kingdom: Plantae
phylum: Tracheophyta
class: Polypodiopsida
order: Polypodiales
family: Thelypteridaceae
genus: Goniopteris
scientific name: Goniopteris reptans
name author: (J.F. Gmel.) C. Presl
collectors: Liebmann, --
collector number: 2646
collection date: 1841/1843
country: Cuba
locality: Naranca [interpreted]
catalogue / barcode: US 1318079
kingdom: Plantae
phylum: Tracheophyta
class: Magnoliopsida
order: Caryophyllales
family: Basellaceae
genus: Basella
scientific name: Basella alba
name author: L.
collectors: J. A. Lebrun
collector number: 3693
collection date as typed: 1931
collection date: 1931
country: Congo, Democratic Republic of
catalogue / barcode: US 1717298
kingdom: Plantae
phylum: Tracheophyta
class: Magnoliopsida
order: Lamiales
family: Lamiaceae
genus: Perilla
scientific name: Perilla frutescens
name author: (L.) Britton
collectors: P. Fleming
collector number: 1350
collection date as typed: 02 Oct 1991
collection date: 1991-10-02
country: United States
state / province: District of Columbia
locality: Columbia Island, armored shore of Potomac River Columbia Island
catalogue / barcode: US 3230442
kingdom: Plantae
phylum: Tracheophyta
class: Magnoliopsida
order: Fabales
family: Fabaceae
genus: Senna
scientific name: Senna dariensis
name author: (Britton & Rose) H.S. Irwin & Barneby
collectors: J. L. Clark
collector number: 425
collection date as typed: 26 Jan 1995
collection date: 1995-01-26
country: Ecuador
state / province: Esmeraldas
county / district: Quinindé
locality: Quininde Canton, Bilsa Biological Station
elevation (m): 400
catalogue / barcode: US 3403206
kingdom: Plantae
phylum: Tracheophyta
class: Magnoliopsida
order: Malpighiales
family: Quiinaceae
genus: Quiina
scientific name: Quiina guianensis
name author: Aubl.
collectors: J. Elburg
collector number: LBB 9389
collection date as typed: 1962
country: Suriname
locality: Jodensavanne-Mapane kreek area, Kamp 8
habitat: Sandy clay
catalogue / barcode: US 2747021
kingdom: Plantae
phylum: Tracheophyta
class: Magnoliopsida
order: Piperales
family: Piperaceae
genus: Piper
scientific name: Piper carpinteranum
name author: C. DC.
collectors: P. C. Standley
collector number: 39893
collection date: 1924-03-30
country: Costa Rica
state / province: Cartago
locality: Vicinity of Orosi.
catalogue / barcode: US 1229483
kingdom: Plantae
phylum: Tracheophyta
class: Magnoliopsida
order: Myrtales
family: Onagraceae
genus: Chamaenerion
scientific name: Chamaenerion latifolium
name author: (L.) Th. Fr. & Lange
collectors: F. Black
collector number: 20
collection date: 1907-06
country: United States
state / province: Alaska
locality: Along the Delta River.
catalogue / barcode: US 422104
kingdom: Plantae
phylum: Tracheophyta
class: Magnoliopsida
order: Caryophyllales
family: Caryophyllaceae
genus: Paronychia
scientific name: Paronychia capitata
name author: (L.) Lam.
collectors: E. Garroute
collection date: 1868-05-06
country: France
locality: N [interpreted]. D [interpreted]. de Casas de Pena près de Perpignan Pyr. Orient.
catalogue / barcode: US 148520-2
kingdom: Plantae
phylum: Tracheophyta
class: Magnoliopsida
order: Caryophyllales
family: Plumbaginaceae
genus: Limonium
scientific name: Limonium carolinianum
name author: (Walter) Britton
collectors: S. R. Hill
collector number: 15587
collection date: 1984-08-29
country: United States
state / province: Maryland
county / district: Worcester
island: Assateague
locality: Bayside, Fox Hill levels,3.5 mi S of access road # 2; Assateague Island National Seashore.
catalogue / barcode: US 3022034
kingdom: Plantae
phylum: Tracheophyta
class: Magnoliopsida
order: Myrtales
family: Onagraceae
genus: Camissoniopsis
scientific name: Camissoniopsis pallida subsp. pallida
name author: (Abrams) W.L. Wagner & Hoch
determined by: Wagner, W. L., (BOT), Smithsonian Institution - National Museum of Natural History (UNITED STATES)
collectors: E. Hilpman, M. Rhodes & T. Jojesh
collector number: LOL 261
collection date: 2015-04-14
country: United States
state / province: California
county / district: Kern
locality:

★ ★ ★ ★ ★

▶ [What to do] Repeat all the rows above, substituting "catalog" for every "catalogue" and leaving everything else unchanged.

▶ [Solution for this task]
kingdom: Plantae
phylum: Tracheophyta
class: Polypodiopsida
order: Polypodiales
family: Thelypteridaceae
genus: Goniopteris
scientific name: Goniopteris reptans
name author: (J.F. Gmel.) C. Presl
collectors: Liebmann, --
collector number: 2646
collection date: 1841/1843
country: Cuba
locality: Naranca [interpreted]
catalog / barcode: US 1318079
kingdom: Plantae
phylum: Tracheophyta
class: Magnoliopsida
order: Caryophyllales
family: Basellaceae
genus: Basella
scientific name: Basella alba
name author: L.
collectors: J. A. Lebrun
collector number: 3693
collection date as typed: 1931
collection date: 1931
country: Congo, Democratic Republic of
catalog / barcode: US 1717298
kingdom: Plantae
phylum: Tracheophyta
class: Magnoliopsida
order: Lamiales
family: Lamiaceae
genus: Perilla
scientific name: Perilla frutescens
name author: (L.) Britton
collectors: P. Fleming
collector number: 1350
collection date as typed: 02 Oct 1991
collection date: 1991-10-02
country: United States
state / province: District of Columbia
locality: Columbia Island, armored shore of Potomac River Columbia Island
catalog / barcode: US 3230442
kingdom: Plantae
phylum: Tracheophyta
class: Magnoliopsida
order: Fabales
family: Fabaceae
genus: Senna
scientific name: Senna dariensis
name author: (Britton & Rose) H.S. Irwin & Barneby
collectors: J. L. Clark
collector number: 425
collection date as typed: 26 Jan 1995
collection date: 1995-01-26
country: Ecuador
state / province: Esmeraldas
county / district: Quinindé
locality: Quininde Canton, Bilsa Biological Station
elevation (m): 400
catalog / barcode: US 3403206
kingdom: Plantae
phylum: Tracheophyta
class: Magnoliopsida
order: Malpighiales
family: Quiinaceae
genus: Quiina
scientific name: Quiina guianensis
name author: Aubl.
collectors: J. Elburg
collector number: LBB 9389
collection date as typed: 1962
country: Suriname
locality: Jodensavanne-Mapane kreek area, Kamp 8
habitat: Sandy clay
catalog / barcode: US 2747021
kingdom: Plantae
phylum: Tracheophyta
class: Magnoliopsida
order: Piperales
family: Piperaceae
genus: Piper
scientific name: Piper carpinteranum
name author: C. DC.
collectors: P. C. Standley
collector number: 39893
collection date: 1924-03-30
country: Costa Rica
state / province: Cartago
locality: Vicinity of Orosi.
catalog / barcode: US 1229483
kingdom: Plantae
phylum: Tracheophyta
class: Magnoliopsida
order: Myrtales
family: Onagraceae
genus: Chamaenerion
scientific name: Chamaenerion latifolium
name author: (L.) Th. Fr. & Lange
collectors: F. Black
collector number: 20
collection date: 1907-06
country: United States
state / province: Alaska
locality: Along the Delta River.
catalog / barcode: US 422104
kingdom: Plantae
phylum: Tracheophyta
class: Magnoliopsida
order: Caryophyllales
family: Caryophyllaceae
genus: Paronychia
scientific name: Paronychia capitata
name author: (L.) Lam.
collectors: E. Garroute
collection date: 1868-05-06
country: France
locality: N [interpreted]. D [interpreted]. de Casas de Pena près de Perpignan Pyr. Orient.
catalog / barcode: US 148520-2
kingdom: Plantae
phylum: Tracheophyta
class: Magnoliopsida
order: Caryophyllales
family: Plumbaginaceae
genus: Limonium
scientific name: Limonium carolinianum
name author: (Walter) Britton
collectors: S. R. Hill
collector number: 15587
collection date: 1984-08-29
country: United States
state / province: Maryland
county / district: Worcester
island: Assateague
locality: Bayside, Fox Hill levels,3.5 mi S of access road # 2; Assateague Island National Seashore.
catalog / barcode: US 3022034
kingdom: Plantae
phylum: Tracheophyta
class: Magnoliopsida
order: Myrtales
family: Onagraceae
genus: Camissoniopsis
scientific name: Camissoniopsis pallida subsp. pallida
name author: (Abrams) W.L. Wagner & Hoch
determined by: Wagner, W. L., (BOT), Smithsonian Institution - National Museum of Natural History (UNITED STATES)
collectors: E. Hilpman, M. Rhodes & T. Jojesh
collector number: LOL 261
collection date: 2015-04-14
country: United States
state / province: California
county / district: Kern
locality:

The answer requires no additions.